Yes, definitely. I've been playing guitar for over 20 years and I have a jam-packed schedule.
I work two jobs, mostly seven days a week, and to one of them I drive 4 hours a day. When I'm home I work on personal projects as well as spend time with my wife. Guitar is just one of my personal projects, and I have to fit it in with everything else.
Sometimes I don't feel like doing picking, chromatic, trill, spider, or x-pattern exercises. At those times I'm feeling lazy and I just pick it up and play a few songs. I'm very unstructured in my life and this is no exception.

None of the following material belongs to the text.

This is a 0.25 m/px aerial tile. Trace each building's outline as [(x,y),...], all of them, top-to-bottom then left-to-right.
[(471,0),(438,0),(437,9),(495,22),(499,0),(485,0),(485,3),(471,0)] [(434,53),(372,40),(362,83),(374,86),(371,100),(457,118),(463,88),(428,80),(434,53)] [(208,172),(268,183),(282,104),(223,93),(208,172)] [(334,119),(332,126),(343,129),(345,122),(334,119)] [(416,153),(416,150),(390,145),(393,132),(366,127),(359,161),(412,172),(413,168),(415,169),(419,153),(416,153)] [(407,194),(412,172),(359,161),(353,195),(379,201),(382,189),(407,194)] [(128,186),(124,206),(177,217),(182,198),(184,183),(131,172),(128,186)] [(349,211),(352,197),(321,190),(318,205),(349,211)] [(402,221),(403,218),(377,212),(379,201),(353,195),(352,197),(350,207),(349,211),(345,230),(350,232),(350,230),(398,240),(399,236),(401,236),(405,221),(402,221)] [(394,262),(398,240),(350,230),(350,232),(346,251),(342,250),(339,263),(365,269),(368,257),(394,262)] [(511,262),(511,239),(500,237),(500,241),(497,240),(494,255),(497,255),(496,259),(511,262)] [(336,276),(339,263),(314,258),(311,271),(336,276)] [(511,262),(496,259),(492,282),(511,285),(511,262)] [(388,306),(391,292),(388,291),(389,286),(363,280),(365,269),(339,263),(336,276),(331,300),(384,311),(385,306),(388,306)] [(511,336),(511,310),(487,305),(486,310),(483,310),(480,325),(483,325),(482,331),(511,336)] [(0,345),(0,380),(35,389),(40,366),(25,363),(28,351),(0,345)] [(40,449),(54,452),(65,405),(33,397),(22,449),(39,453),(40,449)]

What always brings me back to a more focused practice is listening to music. The more I listen to skilled guitarists the more inspired I am. I also listen to a lot of podcasts and videos around my work (I'm a marketing manager), and what excites me is what I can imagine from a musical perspective when I consider my other skills and how I can tie them into it.
Basically, I look at everything I'm god at and enjoy doing, and figure out a way to do all of them in one package and get paid for it. I'm a marketer and businessman who is good at writing computer code, working with numbers, playing music, organizing things and motivating people. My wife is a travel agent who is reaching retirement age and wants to run a bed & breakfast.

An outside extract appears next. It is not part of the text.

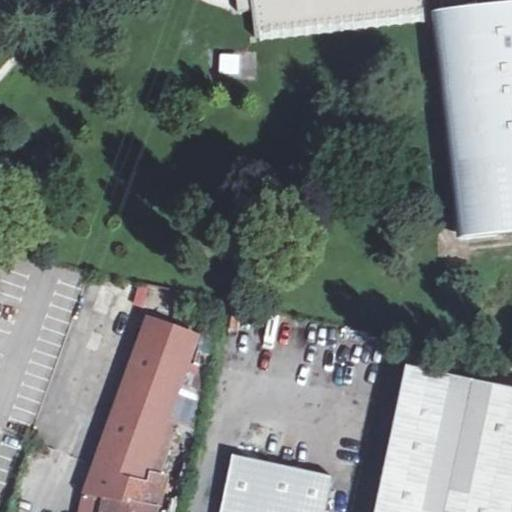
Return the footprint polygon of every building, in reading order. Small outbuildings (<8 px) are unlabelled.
[(511,0),(236,0),(238,14),(250,13),(254,42),(424,20),(420,0),(435,0),(457,170),(511,163),(511,0)] [(511,164),(457,171),(466,244),(511,238),(511,164)] [(160,511),(169,478),(161,474),(200,337),(146,318),(96,468),(80,511),(160,511)] [(511,511),(511,390),(406,367),(373,511),(511,511)] [(231,456),(218,511),(322,511),(330,480),(231,456)]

So one idea I've got is a B&B built around the idea of musical exchange. She can run the facility, I can handle the business end and the music and promotion.
But to do any of that, I've got to master spider exercises, the fingerboard, x-pattern, all permutations, etc.
When I feel motivated and have life goals, and guitar fits in with them, it's easy to practice because I know the end result is better than today and worth the hard work.